Always nice to see (and a peculiarity of the world that a New Zealand blog tells me about applications run a few miles away on computers of which one I helped architect over a decade ago. :-)) Adefinite nostalgia trip.
NASA Ames is just down the street from where I used to work at SGI, through 2000. They were always lead customers for the biggest machines we could build. If we had a 256Processor product, they wanted 512, if we had 512P, they wanted 1024P…
As a result, we often built the first instance of the next bigger machine, not at SGI, but at Ames. I sometimes thought that they’d never want anything that was actually on the price list.
One time, they were over visiting:
Them: “We can only get 512GB shared main memory. Whencan we get more?
ME: “1TB Next year. Do you have budget for it?”
Them: “Sure”.
Me: “Will 1TB be enough?” (slyly, knowing the answer coming)
Them: “What?

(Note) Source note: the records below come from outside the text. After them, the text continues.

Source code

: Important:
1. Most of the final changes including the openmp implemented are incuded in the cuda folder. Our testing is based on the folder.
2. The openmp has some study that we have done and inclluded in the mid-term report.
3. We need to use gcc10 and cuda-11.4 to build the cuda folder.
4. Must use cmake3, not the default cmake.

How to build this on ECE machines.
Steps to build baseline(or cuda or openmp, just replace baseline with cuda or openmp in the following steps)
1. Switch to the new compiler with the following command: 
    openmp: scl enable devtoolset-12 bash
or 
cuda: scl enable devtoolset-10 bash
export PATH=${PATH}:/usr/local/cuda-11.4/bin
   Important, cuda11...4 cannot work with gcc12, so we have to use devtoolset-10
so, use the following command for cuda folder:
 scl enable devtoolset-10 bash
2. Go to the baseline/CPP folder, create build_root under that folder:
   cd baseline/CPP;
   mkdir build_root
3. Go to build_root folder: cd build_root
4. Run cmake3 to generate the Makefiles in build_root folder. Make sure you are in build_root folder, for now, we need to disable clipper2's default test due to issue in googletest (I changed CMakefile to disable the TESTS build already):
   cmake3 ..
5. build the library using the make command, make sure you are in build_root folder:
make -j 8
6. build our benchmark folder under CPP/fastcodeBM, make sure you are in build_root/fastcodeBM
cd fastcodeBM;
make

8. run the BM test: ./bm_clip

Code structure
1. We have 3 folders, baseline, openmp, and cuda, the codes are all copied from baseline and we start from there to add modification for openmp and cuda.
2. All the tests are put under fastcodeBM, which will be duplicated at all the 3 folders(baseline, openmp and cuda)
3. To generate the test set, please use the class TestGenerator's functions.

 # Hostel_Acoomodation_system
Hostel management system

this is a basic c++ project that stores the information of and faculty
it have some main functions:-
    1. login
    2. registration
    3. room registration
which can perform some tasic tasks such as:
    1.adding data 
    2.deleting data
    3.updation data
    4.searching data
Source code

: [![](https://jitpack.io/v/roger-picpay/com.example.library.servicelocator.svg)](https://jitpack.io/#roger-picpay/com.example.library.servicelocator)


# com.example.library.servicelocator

No way? Do you realize how big the grid cells still are? We need more memory!”
Me: “Well, how much will enough?” (slyly, again)
Them: “There’s NEVER enough!”
[I’m one of the NumaFlex architects, i.e., includes SGI Origin 3000 and Altix systems; Google mashey numaflex altix), and als oworked pretty hard to get Linux scaled enough to usable on the Altix versions, so while I’ve been long gone, it’s nice to see the systems still getting used, even if they are now switching to other clusters.]